A home purchase is a long-term investment, and for properties at good locations and with the right configuration and amenities, there will always be good demand and should appreciate over the long termin all likelihood. However, it is important to understand that the fundamentals of location, connectivity and amenities of the project are essential for price growth to happen. The projects which are closer to or well connected with business centres, retail areas and job markets (present and future) have more potential for price appreciation and sound rental returns in the long run.


Also, property market is bound to have price fluctuations. In an established market, investors and buyers generally keep a minimum horizon of 2-4 years before putting the property on the market again.At the end of a sufficiently long period, prices for the right type of properties should appreciate, and in the meanwhile, if the home is not for personal use, it can earn rental income as well.

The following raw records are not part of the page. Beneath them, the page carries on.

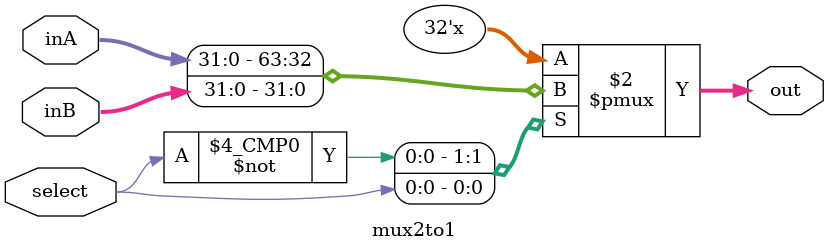
<source format=v>
module mux2to1 
	#(parameter bits = 32)
	(  
	input [bits-1:0] inA, 
	input [bits-1:0] inB, 
	input select,
	output reg [bits-1:0] out
	);
	
	always @(*)
	
	case (select)
		2'b00: out = inA; //selectA
		2'b01: out = inB;	//selectB
		default out = {bits{1'b0}};
	endcase
	
endmodule 
</source>
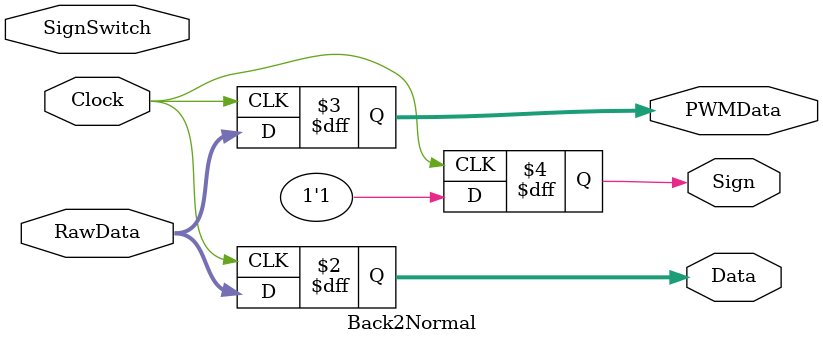
<source format=sv>
module Back2Normal (Clock,RawData,SignSwitch,Data,PWMData,Sign);
 parameter Size   = 4,
           Signed = "No",
			  Code   = "Str";
 localparam  ISize = (Signed == "No") ?
             Size : Size-1; 
 input  var bit Clock;
 input  var logic [Size-1:0] RawData;
 input  var logic SignSwitch;
 output var logic [Size-1:0] Data;
 output var logic [ISize-1:0] PWMData;
 output var logic Sign;
 
 generate
 
 if (Code == "Str" && Signed == "Yes")
 always @(posedge Clock)
 begin: straight_code
 Data = RawData;
 Sign = Data[Size-1];
 PWMData = Data[Size-2:0];
 end: straight_code
 
 else if (Code == "Inv" && Signed == "Yes")
 always @(posedge Clock)
 begin: inverted_code
 if (RawData >= 2**(Size-1))
 begin
 Data = 2**(Size)-RawData[Size-2:0]-1;
 Sign = Data[Size-1];
 PWMData = Data[Size-2:0];
 end
 else
 begin
 Data = RawData;
 Sign = Data[Size-1];
 PWMData = Data[Size-2:0];
 end
 end: inverted_code
 
 else if (Code == "Aug" && Signed == "Yes")
 always @(posedge Clock)
 begin: augmented_code
 if (RawData > 2**(Size-1))
 begin
 Data = 2**(Size)-RawData[Size-2:0];
 Sign = Data[Size-1];
 PWMData = Data[Size-2:0]; 
 end
 else
 begin
 Data = RawData;
 Sign = Data[Size-1];
 PWMData = Data[Size-2:0];
 end
 end: augmented_code
 
 else if (Signed == "No")
 always @(posedge Clock)
 begin: unsigned_code
 Data = RawData;
 Sign = 1;
 PWMData = Data; 
 end: unsigned_code
 
endgenerate

endmodule: Back2Normal
</source>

The best way for all homebuyers to address a property purchase is to think like an end-user and focus on buying a home that meets one’s own needs. This way, they should be able to appreciate the right project amenities and automatically pick properties which have the right attributes such as connectivity to workplace hubs, availability of public transport, hospitals, schools and shopping, and is resultantly investing in a property which can certainly appreciate in future.

Price corrections tend to happen in projects and locations which are bereft of the right fundamentals. Areas which have not taken off because of lack of the requisite infrastructure, and located away from job markets, public transport, schools, hospitals and retail areas, are bound to see price corrections as demand will flow to areas and projects which have the right attributes. 

Although prices in locations and projects that tick all the right boxes may remain stagnant for a while, but their inherent advantages will safeguard against any serious short-to-mid-term corrections. Also, these areas would be the first ones to witness price appreciation as and when there is any price increase in property market. Therefore, it is a perfect opportunity for investors and self-users to pick up the right property at right prices. For the intelligently chosen properties, the inevitable law of demand vs supply should gradually bring in capital value appreciation.


Finally, one should remember that every asset class witnesses fluctuations, but homes are also ‘performing assets’ which one can live in or rent out till the time you don’t put it in the market again for the capital price gain.